Given material START

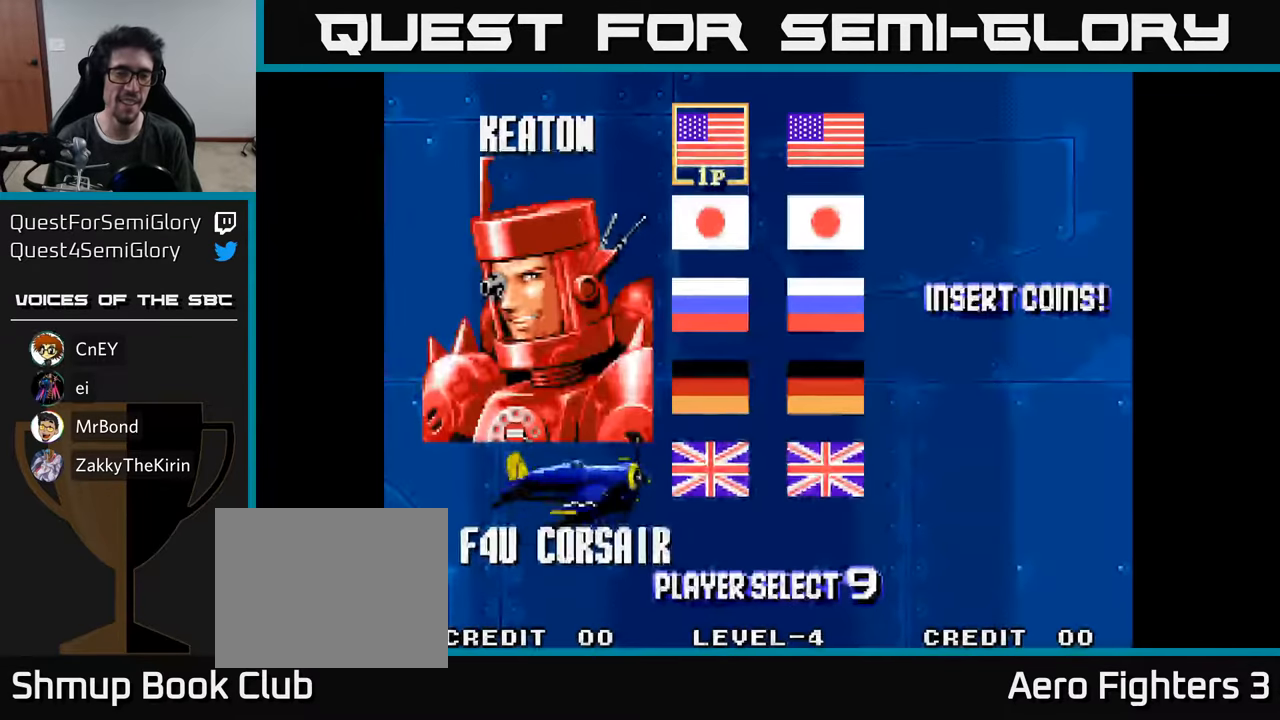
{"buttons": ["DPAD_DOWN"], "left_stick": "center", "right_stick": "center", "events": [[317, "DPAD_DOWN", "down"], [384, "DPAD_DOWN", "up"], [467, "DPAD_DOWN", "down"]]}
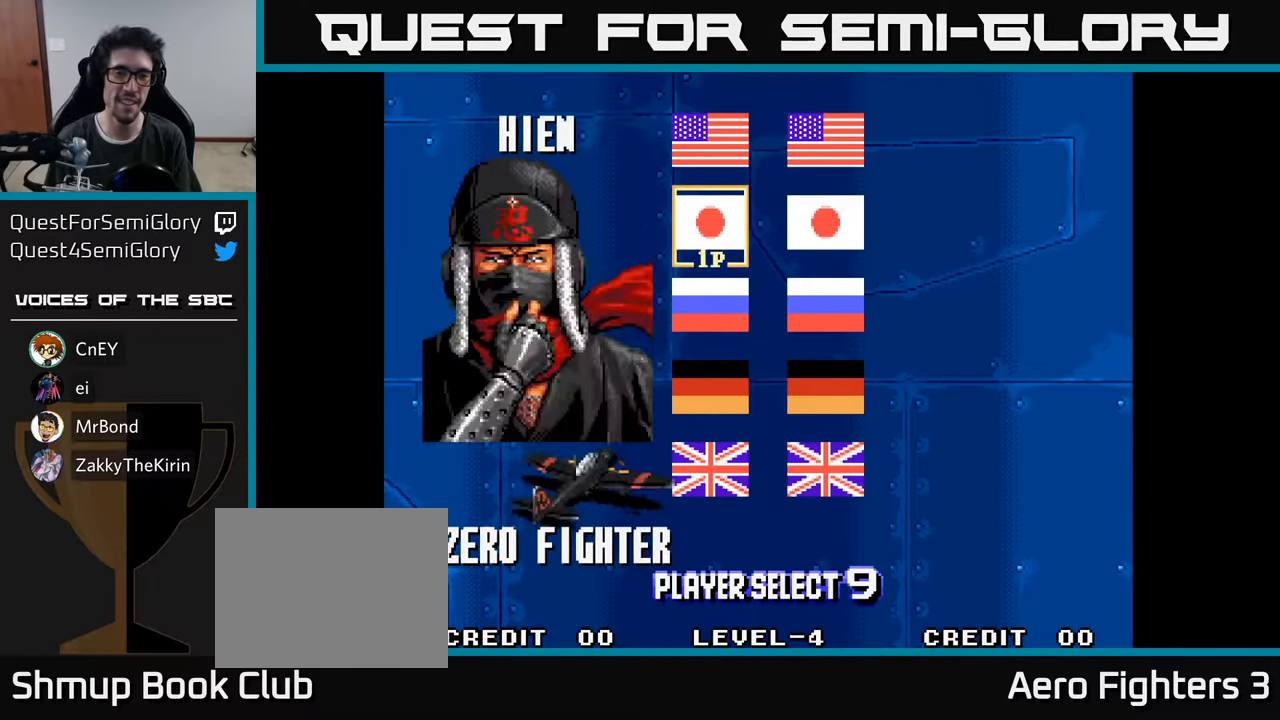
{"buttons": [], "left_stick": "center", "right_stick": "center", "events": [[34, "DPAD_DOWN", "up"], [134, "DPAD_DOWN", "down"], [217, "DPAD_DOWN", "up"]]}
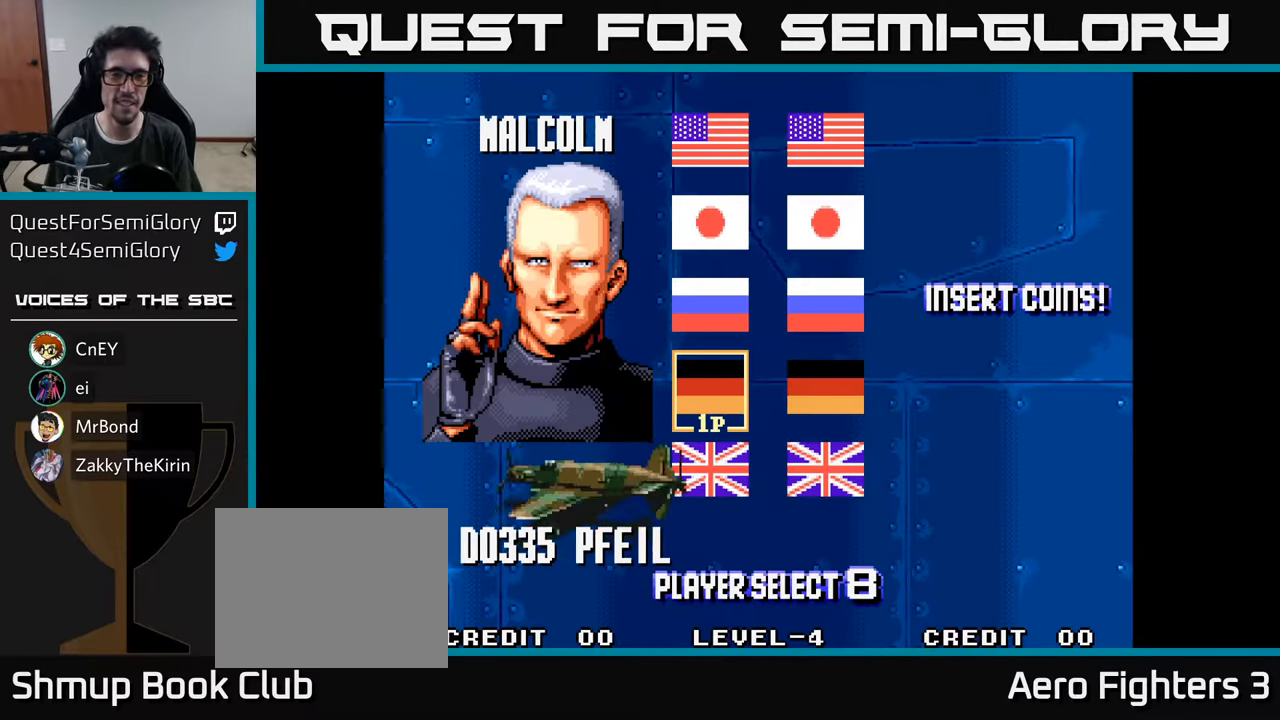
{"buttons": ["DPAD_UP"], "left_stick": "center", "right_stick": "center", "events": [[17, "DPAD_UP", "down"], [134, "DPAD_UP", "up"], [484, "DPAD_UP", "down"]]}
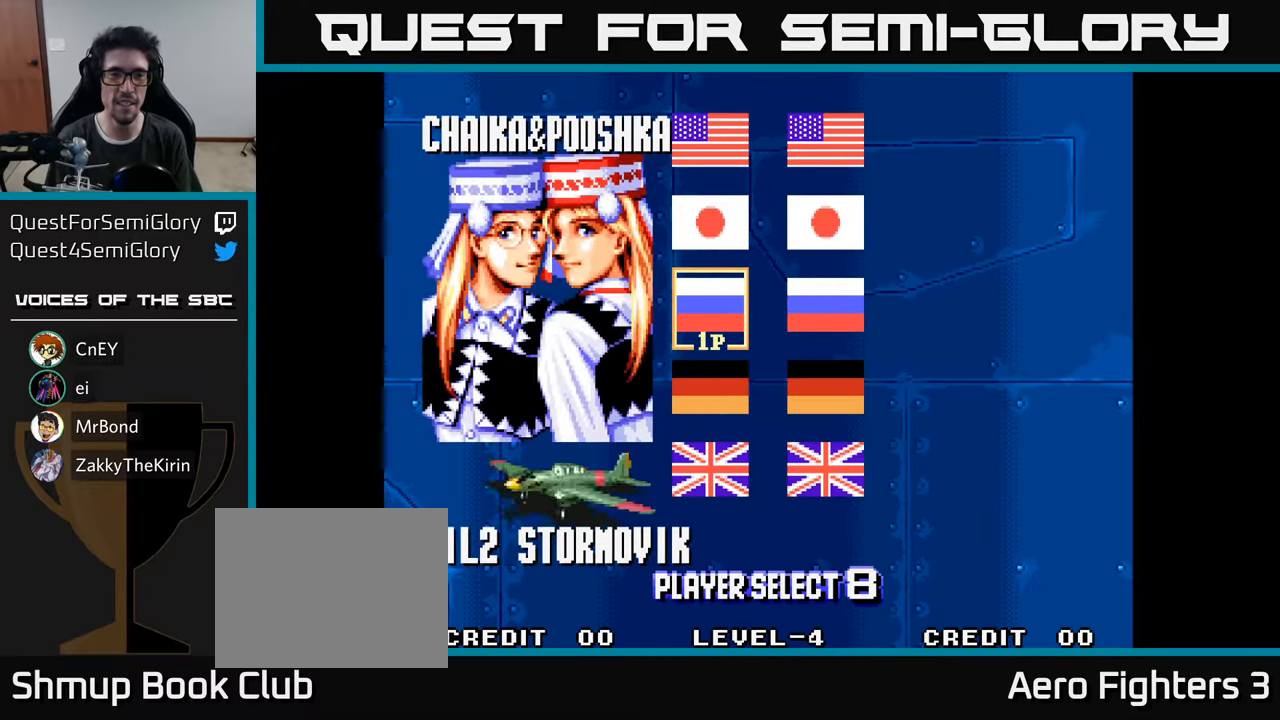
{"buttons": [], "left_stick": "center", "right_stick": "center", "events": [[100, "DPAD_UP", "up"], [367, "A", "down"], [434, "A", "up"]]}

Given material END

Prompt: All of the data should be returned word for word, with each picture left out.

Result of the exercise:
{"buttons": ["DPAD_DOWN"], "left_stick": "center", "right_stick": "center", "events": [[317, "DPAD_DOWN", "down"], [384, "DPAD_DOWN", "up"], [467, "DPAD_DOWN", "down"]]}
{"buttons": [], "left_stick": "center", "right_stick": "center", "events": [[34, "DPAD_DOWN", "up"], [134, "DPAD_DOWN", "down"], [217, "DPAD_DOWN", "up"]]}
{"buttons": ["DPAD_UP"], "left_stick": "center", "right_stick": "center", "events": [[17, "DPAD_UP", "down"], [134, "DPAD_UP", "up"], [484, "DPAD_UP", "down"]]}
{"buttons": [], "left_stick": "center", "right_stick": "center", "events": [[100, "DPAD_UP", "up"], [367, "A", "down"], [434, "A", "up"]]}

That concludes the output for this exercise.